By the end of the debate, I felt I had learnt very little. I imagine most of America came to the same conclusion.

It was certainly a lively affair, with much whooping and hollering from the audience. Indeed, I don’t recall any point made by any of the candidates which did not receive prolonged applause. It had the feel of a Communist rally, with no happy unit of socialism daring to stop clapping first, for fear of death.

There were five candidates in attendance on the night. Only two have chance of winning. Hillary Clinton is still by far the favourite, despite not winning the debate by any measure. Closing in behind her is Bernie Sanders, the darling of social media, and a self-confessed ‘democratic socialist’, who most certainly did win the debate (at least according to every media and internet outlet covering the event).

Sanders is admittedly a very good speaker, with a much deeper voice than his appearance would suggest. In the debate, we discovered that he has a liking for the socialism prevalent in Scandinavia. Given the well-established norms of American politics, this was a very brave (even if also foolish) thing to endorse. Clinton never went so far, and we can presume that she never will.

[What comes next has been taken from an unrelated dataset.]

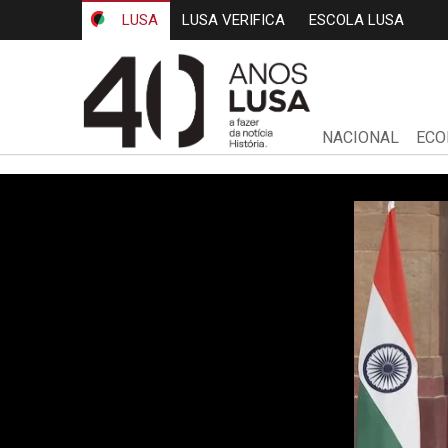
LUSA
LUSA VERIFICA
ESCOLA LUSA
NACIONAL
ECO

The debate was hosted by CNN (a reliably ‘liberal’ – i.e. Leftist – news network), and the candidates did not receive any difficult interrogations from the chair. As Jonah Goldberg (author of the splendid ‘Liberal Fascism’) noted “Anderson Cooper and his colleagues… didn’t only lob softballs at the Democrats in Las Vegas; they made little to no effort to highlight the fact that on many social issues, the Democratic Party is often more out of the mainstream than the Republicans are. Why? Because the Democrats don’t seem out of the mainstream — to the mainstream media.”

Still, as I say, it remains to be seen if any of these debates matter to the Democratic Party. As well as Sanders performed, a Clinton ticket would seem to be written in the stars.

Who can beat her? That’s the only question still worth asking. Ted Cruz might be up to the task. Marco Rubio would stand a chance. Ben Carson could (maybe). But out of all the Republican front-runners, only one can be counted on to win and deliver the goods upon winning, and that is Donald Trump. Call me crazy. Call me rash. But an increasing number of people agree with me.